Wherever the word "none" occurs in the listing below, copy that whole line.
++++++
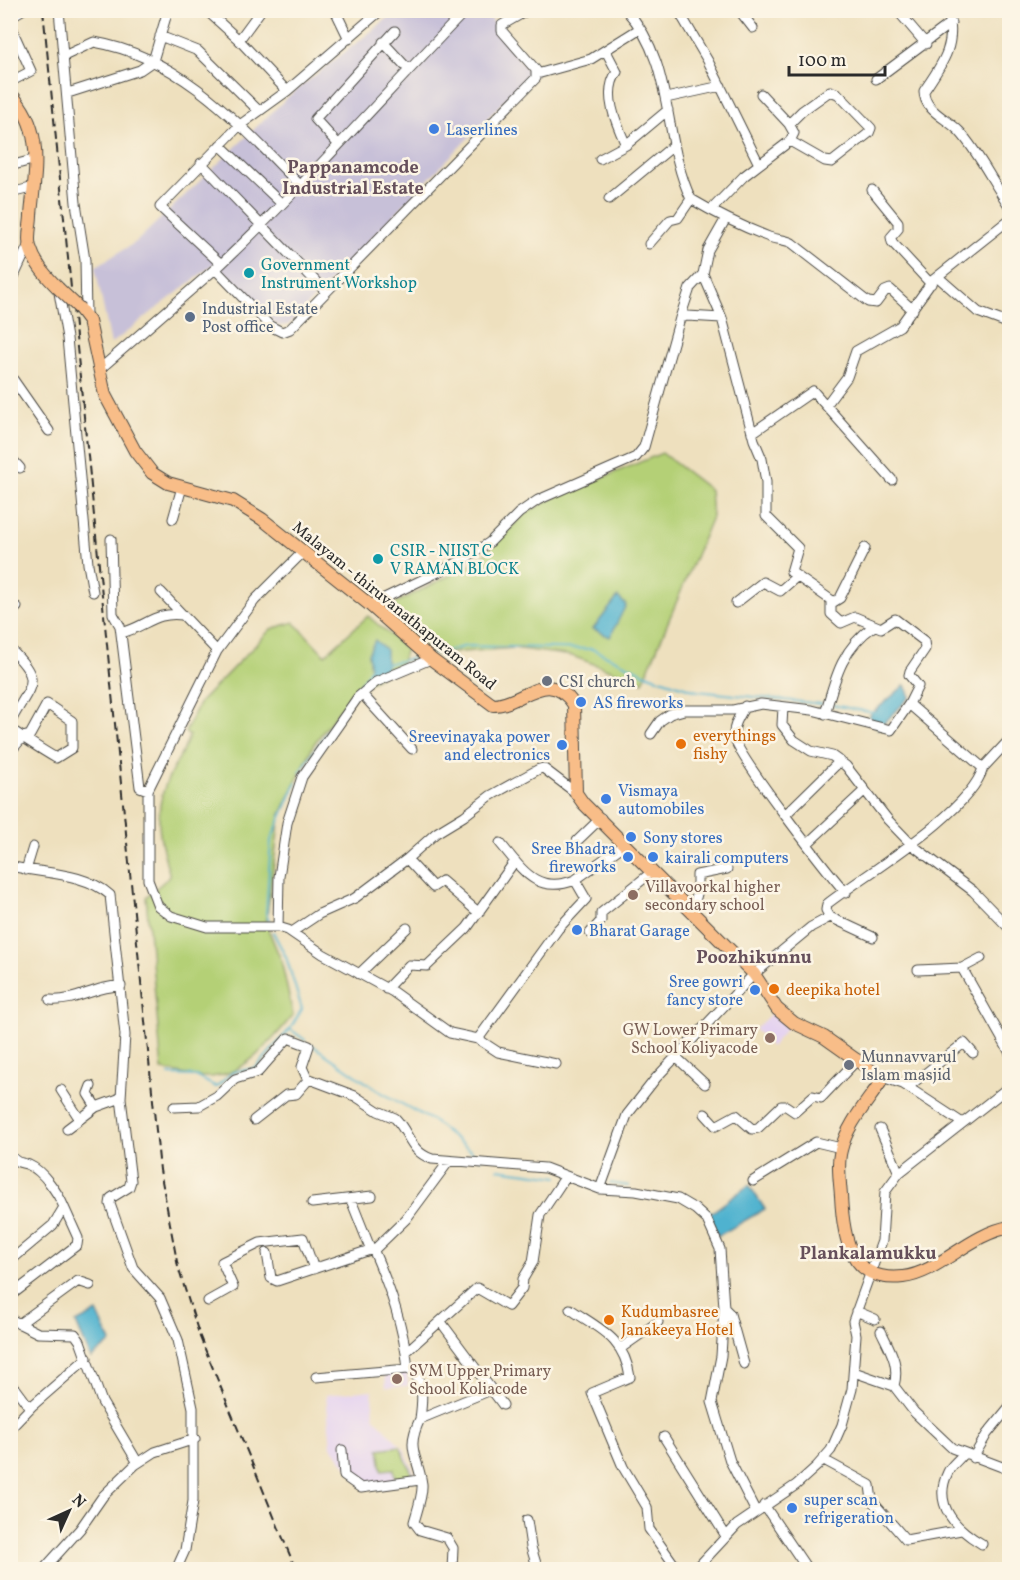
<svg xmlns="http://www.w3.org/2000/svg" width="1020" height="1580" font-family="Vollkorn,serif">
  <rect width="100%" height="100%" fill="#fcf5e5"/>
  <filter id="ink" filterUnits="userSpaceOnUse"><feTurbulence type="fractalNoise" baseFrequency=".0167" numOctaves="2"/><feDisplacementMap in="SourceGraphic" scale="12" xChannelSelector="R" yChannelSelector="G"/><feConvolveMatrix kernelMatrix="1 2 1 2 8 2 1 2 1" color-interpolation-filters="sRGB"/></filter>
  <filter id="wash" filterUnits="userSpaceOnUse"><feTurbulence type="fractalNoise" baseFrequency=".008" numOctaves="4" result="noise"/><feDisplacementMap in="SourceGraphic" scale="24" xChannelSelector="R" yChannelSelector="G"/><feGaussianBlur stdDeviation="1.35" result="paint"/><feColorMatrix in="noise" values="0 0 0 0 0 0 0 0 0 0 0 0 0 0 0 0 0 1.4 0 .05"/><feComposite in="paint" operator="in"/></filter>
  <g filter="url(#wash)">
    <rect width="100%" height="100%" fill="#eee0be"/>
    <!-- built -->
    <path fill="#e5d3f0" d="M773,1012l15,14 -17,21 -16,-18z
      M407,1370l1,16 -22,1 -1,-15z
      M372,1390l2,27 30,32 13,30 -56,6 -30,-39 -5,-51z"/>
    <!-- industrial -->
    <path fill="#c7c0d8" d="M397,11h91l7,16 35,47 -242,251 -10,1 -64,-62 -103,80 -16,-77 41,-25 153,-146z"/>
    <!-- green -->
    <path fill="#b4d076" stroke="#707e50" stroke-width="1.5" d="M662,453l48,37 2,27 -69,165 -71,-26 -58,-8 -78,6 -54,-44 96,-49 46,-47 29,-16z
      M368,616l38,33 -5,15 -49,29 -38,51 -34,72 -14,108 15,36 12,55c-21,26 -51,64 -89,62 -14,0 -28,-5 -42,-7l-16,-173 24,-21c-9,-31 -17,-57 -5,-90 6,-17 18,-31 24,-50l-4,-4 15,-30 71,-73 23,-7 31,33z
      M400,1446l14,32 -19,2 -1,-11 -12,1 -3,-21z"/>
    <!-- water -->
    <path fill="#50b2cf" stroke="#3e6e7d" stroke-width="1.5" d="M618,597l8,8 -16,32 -17,-8z
      M375,640l11,10v21l-15,6 -3,-23z
      M905,685l5,12 -32,32 -9,-13z
      M749,1185l16,24 -47,27 -11,-20z
      M97,1312l14,30 -20,16 -15,-35z"/>
    <g fill="none" stroke-linecap="round" stroke-linejoin="round">
      <!-- stream -->
      <path stroke="#50b2cf" stroke-width="2" d="M433,654l34,-8 125,3 59,27 46,15 125,13
        M385,664l35,-7
        M833,705l41,8
        M300,772l71,-104
        M269,921l-3,-7 5,-74 25,-57
        M290,1029l15,11
        M312,1045l65,45 56,31 48,38
        M169,1075l27,1 20,11 17,-15 23,-4 34,-39 12,-20 -16,-52 -13,-25
        M498,1169l60,8
        M610,1183l19,3
        M693,1202l21,12"/>
    </g>
  </g>
  <g filter="url(#ink)">
    <g fill="none" stroke-linecap="round" stroke-linejoin="round">
      <!-- minor casing -->
      <g stroke="#484641" stroke-width="11">
        <path id="minor" d="M59,10l17,193 9,57 1,57
          M206,10l33,30 48,51
          M335,10l14,29
          M626,10c49,52 36,129 65,189 25,15 50,27 78,38 8,3 15,2 23,6l76,59 8,1 9,-12 5,-2 23,21
          M678,10l30,51 51,103
          M739,10l14,18
          M897,10l29,34
          M948,10c9,35 -5,53 -24,81 0,20 23,27 36,41 19,21 33,51 50,75
          M10,17l12,-7
          M10,25l21,46 -21,11
          M160,36l38,15 61,60
          M239,40l22,-30
          M383,42l26,28
          M606,51l11,21c-15,21 -1,51 9,73
          M64,56l30,-14c88,15 148,85 207,144
          M537,74l54,-15 48,-30
          M876,79l75,-56
          M68,93l72,-23 13,-9 15,-51
          M761,94l28,30
          M666,98l55,-12
          M338,144l-23,-25 80,-88
          M220,145l62,59
          M600,159l26,-14 42,-35
          M201,163l125,129
          M10,166l26,-7
          M872,190l26,32v7l-7,8 1,5 39,42
          M10,193l25,-6
          M609,199l64,-53
          M712,209l32,-33 46,-35 4,-8 -5,-9 13,-13 28,-20 8,3 33,34 -2,5 -37,29 -7,-1 -35,-20
          M649,244l21,-24 8,-2 13,-19
          M221,264l-61,-57 80,-82 47,-34 94,-81
          M217,268c87,-82 166,-172 249,-258
          M938,277l40,35 32,12
          M10,285l19,-41
          M58,287l9,51 21,226 5,28
          M680,318l10,-30 13,-14
          M100,369l115,-100 55,57 12,6 8,-3 246,-251v-8l-34,-39v-6l26,-15
          M10,375l39,56
          M827,404l20,-27 9,-26 44,-25 33,-46 77,-61
          M752,433l61,-42 79,89
          M10,443v5
          M10,457l10,11
          M173,519l9,-32
          M111,539l2,75 7,12 20,161 8,3
          M304,551l-49,49 -38,51 -69,139v90l10,26 13,10 36,11h71l10,3 35,24 70,38 57,41 28,6
          M161,592l56,59
          M736,603l27,-21 17,9 16,-14
          M832,603l8,-5 25,-50
          M370,605l91,-44 29,-19 29,-29 19,-13 98,-43 8,-10 36,-129 7,-2 35,2
          M10,613l7,-6
          M121,633c25,-6 34,-22 62,-18
          M10,649c36,34 19,36 0,74
          M362,694l50,55
          M745,706c-5,9 -12,19 -11,30 1,18 94,136 112,157
          M783,707l-1,18 12,15 17,11 21,5 14,10 42,54 23,24 62,47 37,38
          M825,714c10,-36 17,-66 49,-88
          M10,729c16,10 30,20 46,29l16,-10v-27l-25,-17 -17,31 -7,2 -13,15
          M651,734l9,-13 10,-7 14,-4h49l28,-6 51,6 79,20 18,-26
          M983,768l27,-29
          M786,814l54,-53
          M577,841l24,-23
          M500,843c22,26 36,52 75,37
          M808,843l57,-53
          M10,866c33,8 74,6 100,29l15,140 -4,63 10,83 -2,6 -18,11 -1,6 23,64 27,30 18,42 15,68v93l-8,49 -9,20
          M26,870l7,-23
          M692,912l5,-18v-19l30,-6
          M479,913l-37,-32 -9,6 -26,-28 29,-26 28,-17 26,-20 49,-27 4,-1 33,25
          M830,917l43,20
          M278,927l1,-50 8,-54 15,-46 56,-80 18,-15 55,-23
          M292,932l27,-18 36,-16 52,-39
          M590,933l11,-12v-8l51,-41
          M981,958l-19,10 48,85
          M918,970l44,-2
          M359,974l48,-46
          M386,989l23,-24 18,1 40,-38 48,-67
          M50,1000c28,2 43,-14 71,-14
          M676,1057l29,27
          M556,1064l-58,-12 -20,-13 80,-110 28,-30 -11,-19 49,-35
          M879,1076l24,8 58,38
          M91,1086l-3,8 8,13
          M908,1087l56,-44 9,10
          M61,1090l18,28
          M174,1107l25,-1 18,-10 18,-17 23,-7 30,-34 21,8 -7,21 5,11 48,18 23,15 17,7c15,15 14,33 37,41l113,9 55,21 36,2 42,8 17,10 12,11 13,29 4,59 -3,48 -9,46 18,59 25,49
          M705,1114l11,12 20,-11 16,14 6,-1 23,-22h5l9,6 18,-16 8,2 37,-39
          M254,1120l32,-25 10,-1 13,-15
          M67,1129l29,-22 25,-9
          M880,1129l19,44
          M753,1181l63,-39 25,6
          M600,1189l27,-74 29,-37 98,-104 57,-47 19,-10 -4,-7 1,-6c37,-29 143,-91 156,-136l-74,-64 9,-18 -9,-11 1,-4 15,-22 -1,-8 -29,-22 -14,9 -26,-11 -14,6 -10,-9v-14l-40,-28 7,-24 -32,-32v-34l-4,-23 -8,-19 -32,-122 -19,-44 5,-24 17,-30
          M351,1200l20,50
          M312,1203l60,-7
          M373,1249c17,39 31,78 35,120
          M267,1253l4,25 6,3 99,-33 30,-29 43,-58
          M10,1261l43,-36 11,-18c-6,-14 -21,-36 -35,-42 -8,-3 -11,-1 -17,-8
          M10,1296l67,-51 1,-7 -14,-31
          M208,1301l25,-14 -11,-25 38,-19 43,-5 11,31
          M724,1308l6,6 14,50
          M570,1309c31,21 54,29 60,68l-38,16 31,74 24,40 2,22 29,41
          M856,1311l19,8
          M10,1319l28,14 37,1 5,7 22,61 36,61
          M441,1322l62,83
          M19,1324l59,-43 12,4
          M881,1331c9,19 19,33 13,55
          M621,1348l37,-26
          M406,1352l71,-64 31,18 14,-18 1,-9 10,-17 7,-47 26,-39
          M854,1372l40,14 20,26 38,36 58,22
          M316,1377l92,-8c18,9 14,34 12,50
          M16,1389l14,19
          M10,1429l23,-24 54,-47
          M664,1437l62,99
          M342,1450l2,26 17,12 59,-8
          M963,1454c-4,6 -12,11 -15,18 -16,33 8,57 34,72
          M973,1458l14,-24 23,-28
          M824,1460l46,25 2,16 34,39 55,-10
          M764,1505l44,65
          M527,1520l4,27 7,23
          M43,1570l37,-41 23,-33 32,-31 20,-13 40,-13
          M452,1570l1,-22 -6,-10 -27,-8 -6,-8c3,-11 9,-27 8,-38 -4,-29 -17,-34 -2,-65l71,-29
          M695,1570l42,-45 59,-40 21,-19 14,-16 11,-25 10,-36 4,-54 -3,-14 29,-80 3,-49 14,-19 111,-87"/>
      </g>
      <!-- major casing -->
      <g stroke="#484641" stroke-width="14">
        <path id="major" d="M10,93c35,37 25,76 21,122 0,9 -4,23 -1,32 5,17 16,29 28,41
          M80,309l9,12 16,74 30,56 17,22 16,10 65,18 29,18 108,86 61,54 62,46c30,0 55,-40 81,0l2,88 7,10 171,171 23,35 17,14 30,14 55,39 1,7c-14,21 -33,42 -39,67 -4,14 -1,31 0,46 2,40 8,87 62,81 36,-4 66,-43 107,-50"/>
      </g>
      <!-- minor -->
      <use href="#minor" stroke="#fff" stroke-width="9"/>
      <!-- major -->
      <use href="#major" stroke="#f8bd88" stroke-width="12"/>
      <!-- rail -->
      <path stroke="#2b2b2b" stroke-width="2" stroke-dasharray="9 4.5" stroke-linecap="butt" d="M43,10l117,1160 18,97 22,70 96,233"/>
      <!-- major-bridge casing -->
      <g stroke="#484641" stroke-width="14" stroke-linecap="butt">
        <path id="major-bridge" d="M58,288l22,21"/>
      </g>
      <!-- major-bridge -->
      <use href="#major-bridge" stroke="#f8bd88" stroke-width="12"/>
    </g>
  </g>
  <!-- markers -->
  <g fill="#3f7fe0" stroke="#fcf5e5" stroke-width="2">
    <circle cx="434" cy="129" r="6"/>
    <circle cx="581" cy="702" r="6"/>
    <circle cx="562" cy="745" r="6"/>
    <circle cx="606" cy="799" r="6"/>
    <circle cx="631" cy="837" r="6"/>
    <circle cx="628" cy="857" r="6"/>
    <circle cx="653" cy="857" r="6"/>
    <circle cx="577" cy="930" r="6"/>
    <circle cx="755" cy="990" r="6"/>
    <circle cx="792" cy="1508" r="6"/>
  </g>
  <g fill="#0f9aa8" stroke="#fcf5e5" stroke-width="2">
    <circle cx="249" cy="273" r="6"/>
    <circle cx="378" cy="559" r="6"/>
  </g>
  <circle fill="#5c6f8a" stroke="#fcf5e5" stroke-width="2" cx="190" cy="317" r="6"/>
  <g fill="#6b7280" stroke="#fcf5e5" stroke-width="2">
    <circle cx="547" cy="681" r="6"/>
    <circle cx="849" cy="1065" r="6"/>
  </g>
  <g fill="#e8710a" stroke="#fcf5e5" stroke-width="2">
    <circle cx="681" cy="744" r="6"/>
    <circle cx="774" cy="989" r="6"/>
    <circle cx="609" cy="1320" r="6"/>
  </g>
  <g fill="#8d6e63" stroke="#fcf5e5" stroke-width="2">
    <circle cx="633" cy="895" r="6"/>
    <circle cx="770" cy="1038" r="6"/>
    <circle cx="397" cy="1379" r="6"/>
  </g>
  <g text-anchor="middle" stroke-width="5" stroke-linejoin="round" paint-order="stroke">
    <!-- shop labels -->
    <g font-size="16" fill="#366cbe" stroke="#fcf5e5" text-anchor="start">
      <text x="446" y="135">Laserlines</text>
      <text x="593" y="708">AS fireworks</text>
      <text x="550" y="742" text-anchor="end">Sreevinayaka power<tspan x="550" dy="18">and electronics</tspan></text>
      <text x="618" y="796">Vismaya<tspan x="618" dy="18">automobiles</tspan></text>
      <text x="643" y="843">Sony stores</text>
      <text x="616" y="854" text-anchor="end">Sree Bhadra<tspan x="616" dy="18">fireworks</tspan></text>
      <text x="665" y="863">kairali computers</text>
      <text x="589" y="936">Bharat Garage</text>
      <text x="743" y="987" text-anchor="end">Sree gowri<tspan x="743" dy="18">fancy store</tspan></text>
      <text x="804" y="1505">super scan<tspan x="804" dy="18">refrigeration</tspan></text>
    </g>
    <!-- culture labels -->
    <g font-size="16" fill="#0d838f" stroke="#fcf5e5" text-anchor="start">
      <text x="261" y="270">Government<tspan x="261" dy="18">Instrument Workshop</tspan></text>
      <text x="390" y="556">CSIR - NIIST C<tspan x="390" dy="18">V RAMAN BLOCK</tspan></text>
    </g>
    <!-- service labels -->
    <g font-size="16" fill="#4e5e75" stroke="#fcf5e5" text-anchor="start">
      <text x="202" y="314">Industrial Estate<tspan x="202" dy="18">Post office</tspan></text>
    </g>
    <!-- street labels -->
    <g font-size="16" fill="#2b2b2b" stroke="#fcf5e5">
      <text transform="translate(395 605) rotate(39)" y="6">Malayam - thiruvanathapuram Road</text>
    </g>
    <!-- worship labels -->
    <g font-size="16" fill="#5b616d" stroke="#fcf5e5" text-anchor="start">
      <text x="559" y="687">CSI church</text>
      <text x="861" y="1062">Munnavvarul<tspan x="861" dy="18">Islam masjid</tspan></text>
    </g>
    <!-- food labels -->
    <g font-size="16" fill="#c56008" stroke="#fcf5e5" text-anchor="start">
      <text x="693" y="741">everythings<tspan x="693" dy="18">fishy</tspan></text>
      <text x="786" y="995">deepika hotel</text>
      <text x="621" y="1317">Kudumbasree<tspan x="621" dy="18">Janakeeya Hotel</tspan></text>
    </g>
    <!-- education labels -->
    <g font-size="16" fill="#785e54" stroke="#fcf5e5" text-anchor="start">
      <text x="645" y="892">Villavoorkal higher<tspan x="645" dy="18">secondary school</tspan></text>
      <text x="758" y="1035" text-anchor="end">GW Lower Primary<tspan x="758" dy="18">School Koliyacode</tspan></text>
      <text x="409" y="1376">SVM Upper Primary<tspan x="409" dy="18">School Koliacode</tspan></text>
    </g>
    <!-- neighbourhood labels -->
    <g font-size="18" font-weight="bold" fill="#66505b" stroke="#fcf5e5">
      <text x="353" y="173">Pappanamcode<tspan x="353" dy="21">Industrial Estate</tspan></text>
      <text x="754" y="963">Poozhikunnu</text>
      <text x="868" y="1259">Plankalamukku</text>
    </g>
  </g>
  <!-- margin -->
  <rect width="1020" height="1580" fill="none" stroke="#fcf5e5" stroke-width="36"/>
  <!-- north arrow -->
  <g transform="translate(69 1511) rotate(45)" stroke="#fcf5e5" stroke-width="4.5" paint-order="stroke">
  <path d="M0-4.5L10 22L0 15L-10 22Z" fill="#2b2b2b"/>
  <text y="-9" font-size="16" font-weight="bold" text-anchor="middle" fill="#2b2b2b">N</text>
  </g>
  <!-- scale -->
  <path d="M789 66v9h96v-9" fill="none" stroke="#2b2b2b" stroke-width="3"/>
  <text x="798" y="66" font-size="18" fill="#2b2b2b" stroke="#fcf5e5" stroke-width="4.5" paint-order="stroke">100 m</text>
</svg>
++++++
### TASK ANSWER
    <g fill="none" stroke-linecap="round" stroke-linejoin="round">
    <g fill="none" stroke-linecap="round" stroke-linejoin="round">
  <rect width="1020" height="1580" fill="none" stroke="#fcf5e5" stroke-width="36"/>
  <path d="M789 66v9h96v-9" fill="none" stroke="#2b2b2b" stroke-width="3"/>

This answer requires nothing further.